* Activity *
Copy out every line of the data below without any change, leaving the pictures out of your answer.

------ Given material

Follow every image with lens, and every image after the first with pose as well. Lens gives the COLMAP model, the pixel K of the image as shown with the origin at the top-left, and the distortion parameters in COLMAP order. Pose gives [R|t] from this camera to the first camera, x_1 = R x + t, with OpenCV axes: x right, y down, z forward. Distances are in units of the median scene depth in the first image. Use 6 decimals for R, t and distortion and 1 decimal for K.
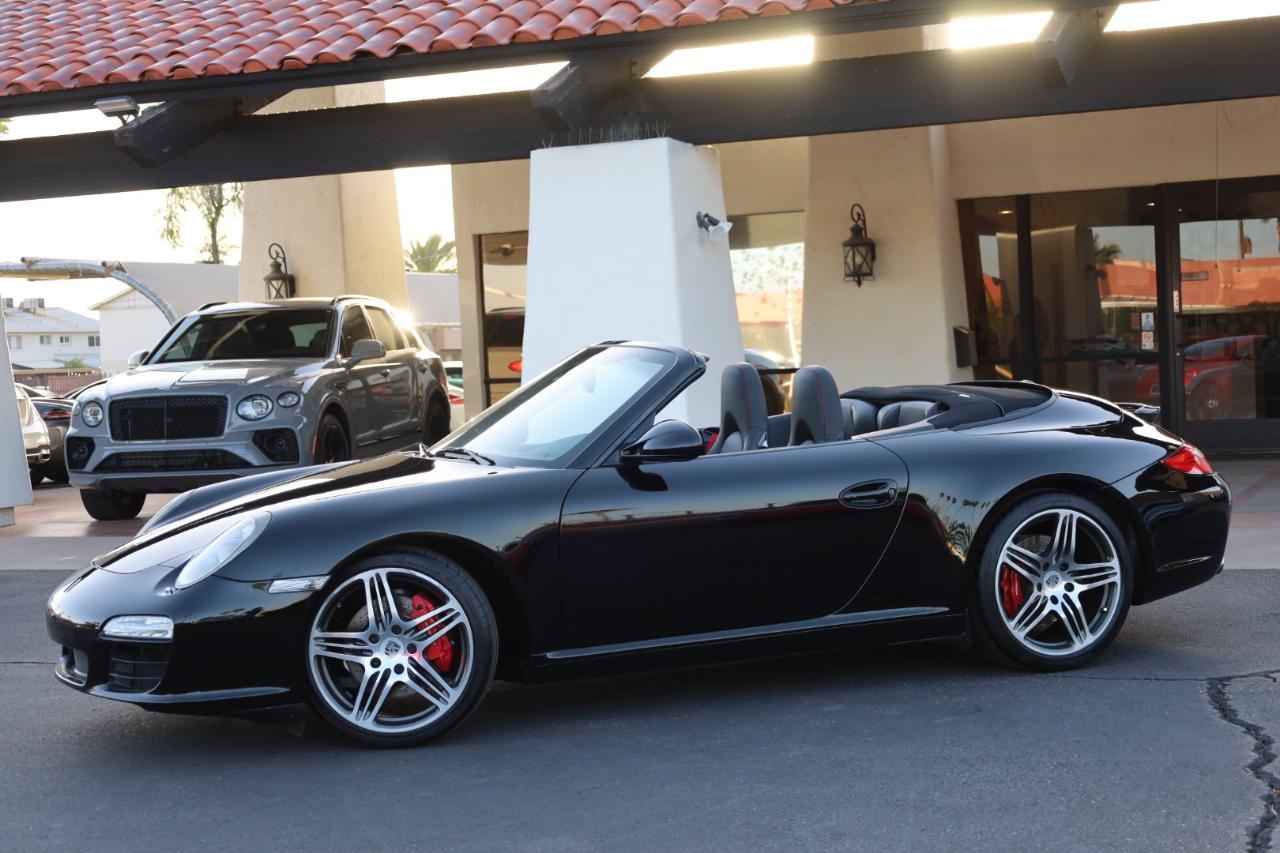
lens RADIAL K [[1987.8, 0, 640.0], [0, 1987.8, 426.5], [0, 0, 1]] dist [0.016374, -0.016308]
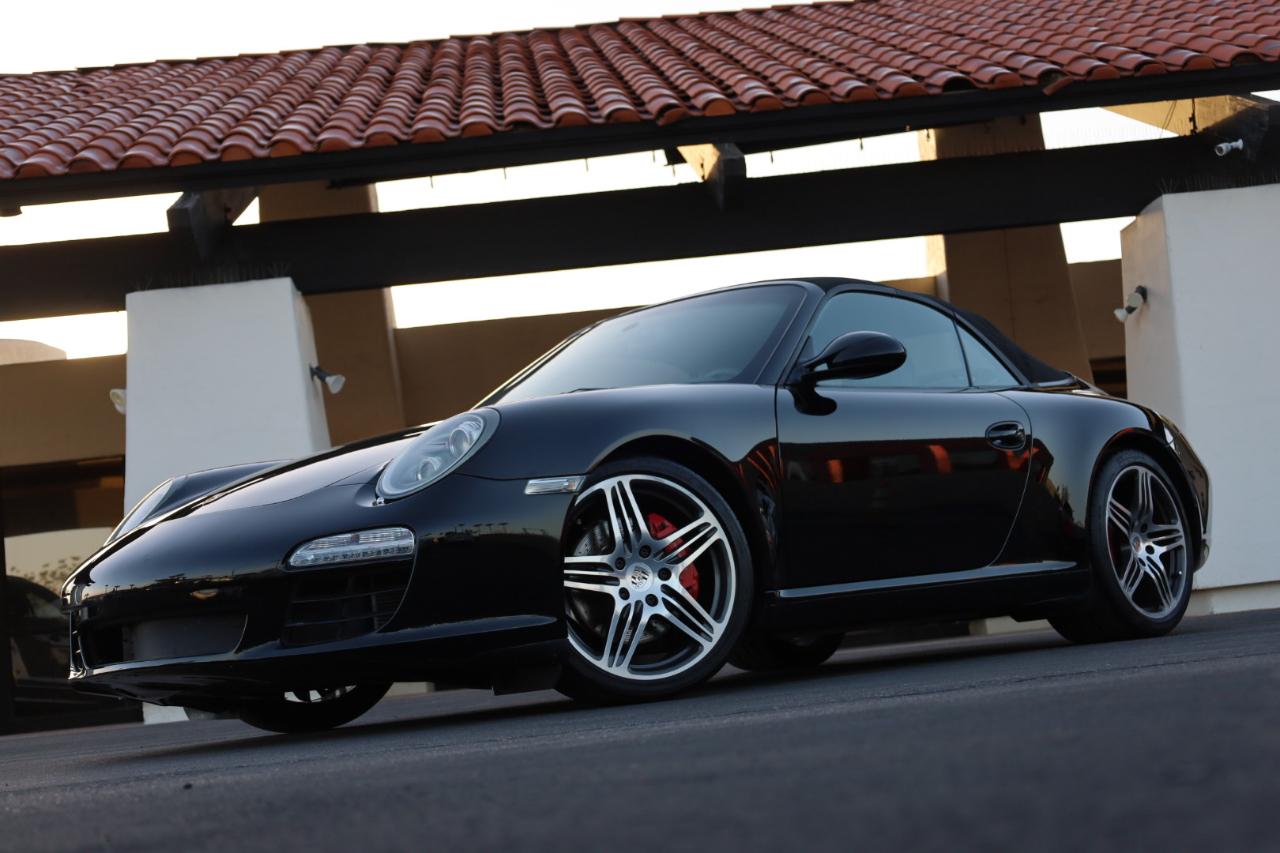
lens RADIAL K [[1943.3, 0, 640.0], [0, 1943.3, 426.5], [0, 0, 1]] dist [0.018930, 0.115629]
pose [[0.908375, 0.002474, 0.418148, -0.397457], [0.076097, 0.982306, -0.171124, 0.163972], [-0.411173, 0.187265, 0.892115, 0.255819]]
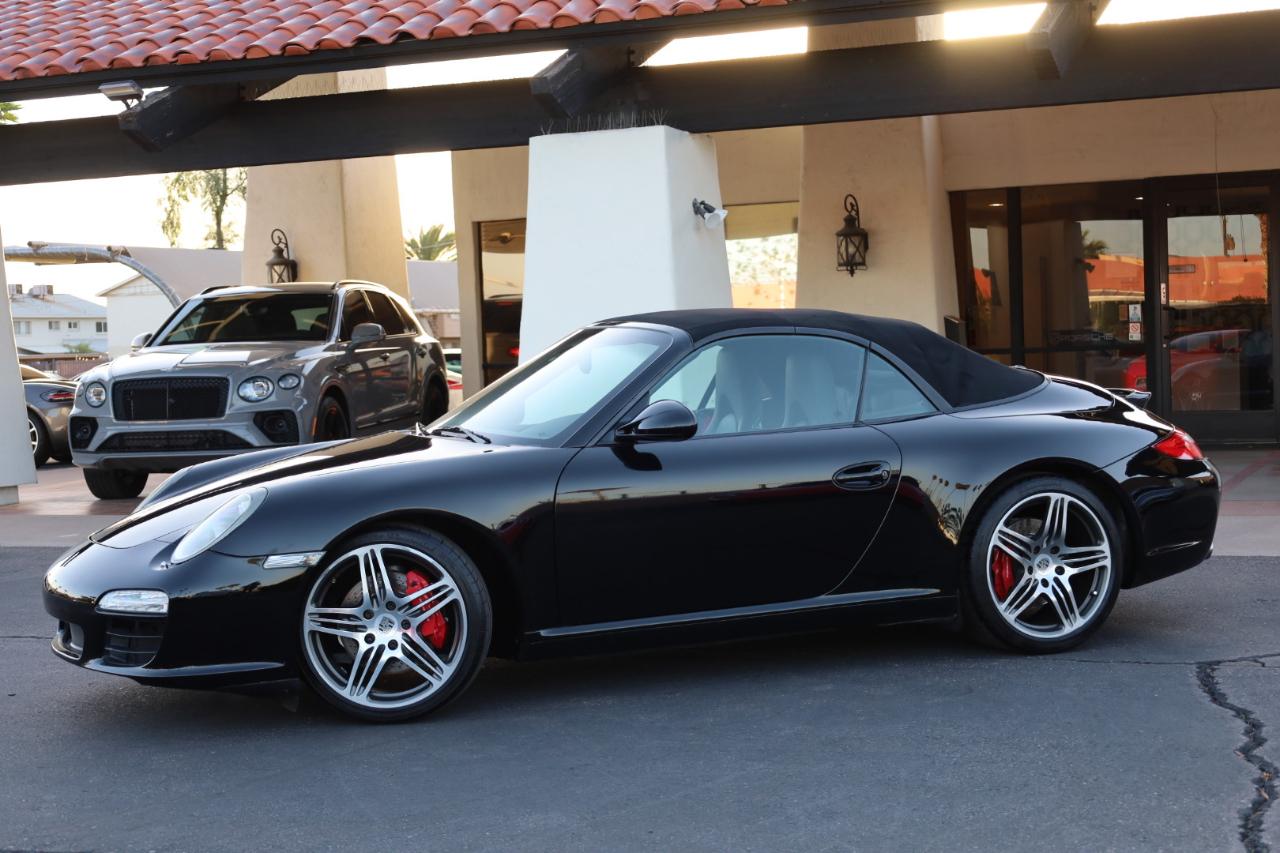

------------

* Response area *
Follow every image with lens, and every image after the first with pose as well. Lens gives the COLMAP model, the pixel K of the image as shown with the origin at the top-left, and the distortion parameters in COLMAP order. Pose gives [R|t] from this camera to the first camera, x_1 = R x + t, with OpenCV axes: x right, y down, z forward. Distances are in units of the median scene depth in the first image. Use 6 decimals for R, t and distortion and 1 decimal for K.
lens RADIAL K [[1987.8, 0, 640.0], [0, 1987.8, 426.5], [0, 0, 1]] dist [0.016374, -0.016308]
lens RADIAL K [[1943.3, 0, 640.0], [0, 1943.3, 426.5], [0, 0, 1]] dist [0.018930, 0.115629]
pose [[0.908375, 0.002474, 0.418148, -0.397457], [0.076097, 0.982306, -0.171124, 0.163972], [-0.411173, 0.187265, 0.892115, 0.255819]]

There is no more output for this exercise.